Le visage de l’homophobie du quotidien : un homme jette de l’acide sur son voisin homosexuel

Depuis plusieurs mois, Michael est victime d’injures homophobes, de harcèlement et de menaces de mort de la part de son voisin. Le 12 avril 2015, il a été violemment agressé par ce dernier. Placé sous contrôle judiciaire, celui-ci comparaît aujourd’hui devant le tribunal correctionnel de Thionville. SOS homophobie s’est constituée partie civile dans ce procès. L’association sera représentée par Maître Lionel Oks, avocat au barreau de Paris.

Insultes homophobes, inscription « PD » sur les murs des parties communes, urine devant la porte : tel est le quotidien de Michael depuis maintenant plusieurs mois. Harcelé par son voisin en raison de son homosexualité, le jeune homme vit chaque jour dans la crainte de ces agressions répétées. Le point culminant est atteint le 12 avril dernier. Alors qu’il jardine sur son balcon, le bras de Michael est aspergé d’un mélange d’eau chaude et d’eau de javel. À la suite de cette agression, il reçoit 10 jours d’ITT. Depuis cette date, l’agresseur a été placé sous contrôle judiciaire avec interdiction d’approcher la victime. Il comparaît aujourd’hui devant le tribunal de Thionville pour injures, menaces de mort et violences aggravées en raison de l’orientation sexuelle de la victime.

La situation de Michael met en évidence l’ancrage de l’homophobie dans notre société ; elle montre les violences quotidiennes dont peuvent être victimes les personnes lesbiennes, gays, bi-e-s et trans (LGBT). Publié il y a quelques jours, notre rapport annuel 2015 sur l’homophobie (http://www.sos-homophobie.org/sites/default/files/rapport_annuel_2015.pdf) a ainsi révélé l’importance des LGBTphobies dans les contextes de la vie quotidienne (lieux publics, famille, travail, voisinage, commerces et services, milieu scolaire).

SOS homophobie exprime sa plus vive inquiétude face à cet enracinement de l’homophobie et de la transphobie en France.
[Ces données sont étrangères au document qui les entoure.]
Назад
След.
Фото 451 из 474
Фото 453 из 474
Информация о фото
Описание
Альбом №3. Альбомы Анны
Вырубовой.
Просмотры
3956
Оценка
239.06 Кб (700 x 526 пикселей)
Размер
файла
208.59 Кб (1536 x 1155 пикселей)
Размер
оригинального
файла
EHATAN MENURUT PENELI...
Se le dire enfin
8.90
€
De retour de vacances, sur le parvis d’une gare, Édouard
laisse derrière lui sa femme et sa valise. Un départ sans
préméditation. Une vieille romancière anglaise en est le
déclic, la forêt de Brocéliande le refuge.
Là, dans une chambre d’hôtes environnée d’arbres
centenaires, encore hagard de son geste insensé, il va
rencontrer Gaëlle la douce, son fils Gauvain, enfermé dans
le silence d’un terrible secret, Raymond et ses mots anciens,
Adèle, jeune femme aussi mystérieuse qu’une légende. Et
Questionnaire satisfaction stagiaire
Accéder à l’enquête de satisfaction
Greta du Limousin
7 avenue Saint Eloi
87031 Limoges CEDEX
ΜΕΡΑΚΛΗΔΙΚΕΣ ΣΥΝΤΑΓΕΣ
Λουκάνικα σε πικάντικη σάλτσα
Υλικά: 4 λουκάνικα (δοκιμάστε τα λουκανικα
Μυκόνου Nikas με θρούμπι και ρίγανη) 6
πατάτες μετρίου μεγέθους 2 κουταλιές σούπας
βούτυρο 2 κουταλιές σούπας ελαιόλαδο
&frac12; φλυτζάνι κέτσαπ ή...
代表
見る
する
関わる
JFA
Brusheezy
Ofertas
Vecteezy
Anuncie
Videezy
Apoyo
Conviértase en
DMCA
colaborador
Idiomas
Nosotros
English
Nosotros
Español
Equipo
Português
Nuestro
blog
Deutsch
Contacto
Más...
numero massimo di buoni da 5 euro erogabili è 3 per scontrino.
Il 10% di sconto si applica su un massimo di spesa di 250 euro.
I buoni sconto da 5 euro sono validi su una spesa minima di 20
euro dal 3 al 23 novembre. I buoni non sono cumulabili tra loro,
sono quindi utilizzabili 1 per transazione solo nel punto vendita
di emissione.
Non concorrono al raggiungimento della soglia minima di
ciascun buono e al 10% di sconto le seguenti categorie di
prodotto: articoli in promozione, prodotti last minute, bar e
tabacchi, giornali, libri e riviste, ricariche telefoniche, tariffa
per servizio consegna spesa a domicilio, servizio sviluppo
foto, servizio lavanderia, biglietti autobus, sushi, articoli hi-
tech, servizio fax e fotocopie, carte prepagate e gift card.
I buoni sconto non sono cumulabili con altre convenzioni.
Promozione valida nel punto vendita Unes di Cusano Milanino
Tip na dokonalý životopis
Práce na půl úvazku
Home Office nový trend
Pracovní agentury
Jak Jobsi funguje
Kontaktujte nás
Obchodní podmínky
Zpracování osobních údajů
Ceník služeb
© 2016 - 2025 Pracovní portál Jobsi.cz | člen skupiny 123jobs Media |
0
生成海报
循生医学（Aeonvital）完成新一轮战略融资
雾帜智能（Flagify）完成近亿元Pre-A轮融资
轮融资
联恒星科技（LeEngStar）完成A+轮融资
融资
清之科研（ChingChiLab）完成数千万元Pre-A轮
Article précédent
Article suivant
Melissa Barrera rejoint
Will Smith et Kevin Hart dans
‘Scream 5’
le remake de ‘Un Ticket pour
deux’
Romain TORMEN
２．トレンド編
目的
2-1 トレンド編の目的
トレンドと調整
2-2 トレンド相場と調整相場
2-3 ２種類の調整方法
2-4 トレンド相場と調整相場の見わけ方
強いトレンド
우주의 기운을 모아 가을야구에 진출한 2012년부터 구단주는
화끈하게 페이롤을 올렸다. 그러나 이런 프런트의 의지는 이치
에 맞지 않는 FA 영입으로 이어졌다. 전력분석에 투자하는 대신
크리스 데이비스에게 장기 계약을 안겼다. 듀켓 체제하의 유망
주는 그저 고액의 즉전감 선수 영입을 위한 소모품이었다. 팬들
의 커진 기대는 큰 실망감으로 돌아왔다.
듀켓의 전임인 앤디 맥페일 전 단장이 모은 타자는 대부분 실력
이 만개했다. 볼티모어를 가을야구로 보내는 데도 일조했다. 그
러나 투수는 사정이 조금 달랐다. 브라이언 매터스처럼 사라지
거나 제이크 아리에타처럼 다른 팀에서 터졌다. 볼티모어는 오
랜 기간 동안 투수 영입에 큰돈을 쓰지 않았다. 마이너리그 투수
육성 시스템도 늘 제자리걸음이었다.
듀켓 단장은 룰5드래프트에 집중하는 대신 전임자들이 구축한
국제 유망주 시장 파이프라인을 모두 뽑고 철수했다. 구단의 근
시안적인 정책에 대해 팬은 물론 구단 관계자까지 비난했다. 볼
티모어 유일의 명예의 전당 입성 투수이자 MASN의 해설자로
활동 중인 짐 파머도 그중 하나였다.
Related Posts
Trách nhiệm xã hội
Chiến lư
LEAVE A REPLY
Dans ce contexte, notre association réaffirme son soutien actif à toutes les victimes d’homophobie et de transphobie. En plus de ses services d’écoute anonymes ouverts tous les jours (ligne d’écoute, chat’écoute) et du soutien juridique personnalisé qu’elle propose, notre association agit aussi en amont pour prévenir les paroles et les actes lesbophobes, gayphobes, biphobes et transphobes. Nos bénévoles sont notamment mobilisé-e-s auprès des jeunes, pour construire avec elles et eux une société dans laquelle chacune et chacun trouveraient leur place quelles que soient leur orientation sexuelle et leur identité de genre.

Plus largement, SOS homophobie en appelle aux pouvoirs publics pour que soit mise en place une politique active de lutte contre les LGBTphobies dans notre pays. Nul ne peut aujourd’hui ignorer les difficultés quotidiennes – parfois les violences – auxquelles sont confronté-e-s une partie des lesbiennes, gays, bi-e-s et trans. Toute inaction rend aujourd’hui comptables de ces violences celles et ceux qui refusent d’agir contre les LGBTphobies.